# Work required
Rewrite as a Markdown table the lines beginning with the one containing "you would with" and continuing through the one containing "take the product", using the columns Row and Line Text and omitting any blank lines.

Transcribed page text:
═══

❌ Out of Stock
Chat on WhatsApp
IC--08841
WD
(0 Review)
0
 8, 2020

═══

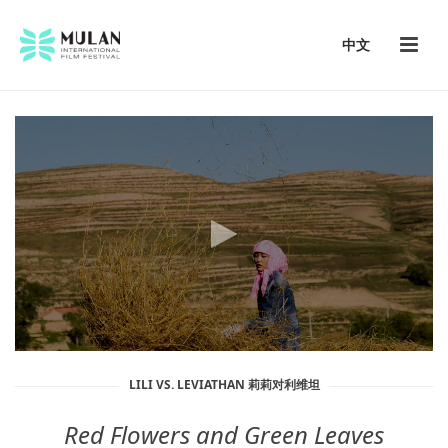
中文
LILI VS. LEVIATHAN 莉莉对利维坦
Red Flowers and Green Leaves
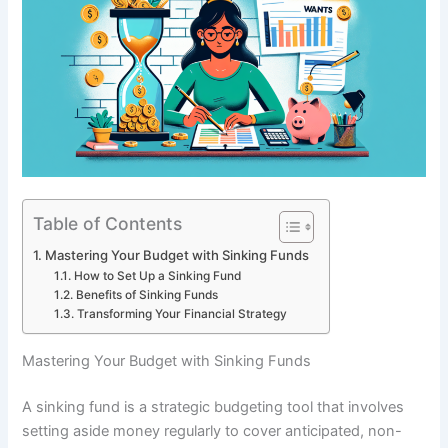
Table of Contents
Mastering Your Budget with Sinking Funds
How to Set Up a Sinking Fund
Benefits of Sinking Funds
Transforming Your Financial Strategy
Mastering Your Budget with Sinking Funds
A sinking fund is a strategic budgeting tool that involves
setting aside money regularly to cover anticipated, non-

═══

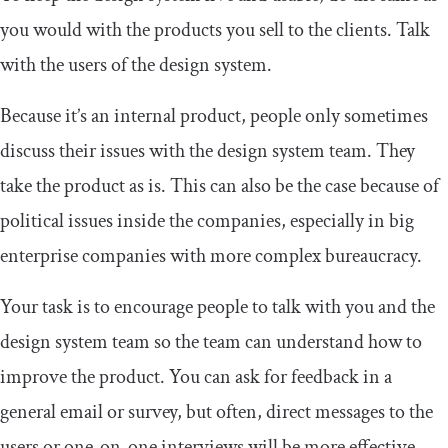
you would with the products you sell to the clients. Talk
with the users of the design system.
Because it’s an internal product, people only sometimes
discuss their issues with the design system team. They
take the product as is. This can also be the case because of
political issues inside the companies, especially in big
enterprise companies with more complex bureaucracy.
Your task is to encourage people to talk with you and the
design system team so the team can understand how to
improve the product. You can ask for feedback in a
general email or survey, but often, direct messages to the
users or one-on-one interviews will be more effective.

═══

# Answer for the task
| Row | Line Text |
|---|---|
| 1 | you would with the products you sell to the clients. Talk |
| 2 | with the users of the design system. |
| 3 | Because it’s an internal product, people only sometimes |
| 4 | discuss their issues with the design system team. They |
| 5 | take the product as is. This can also be the case because of |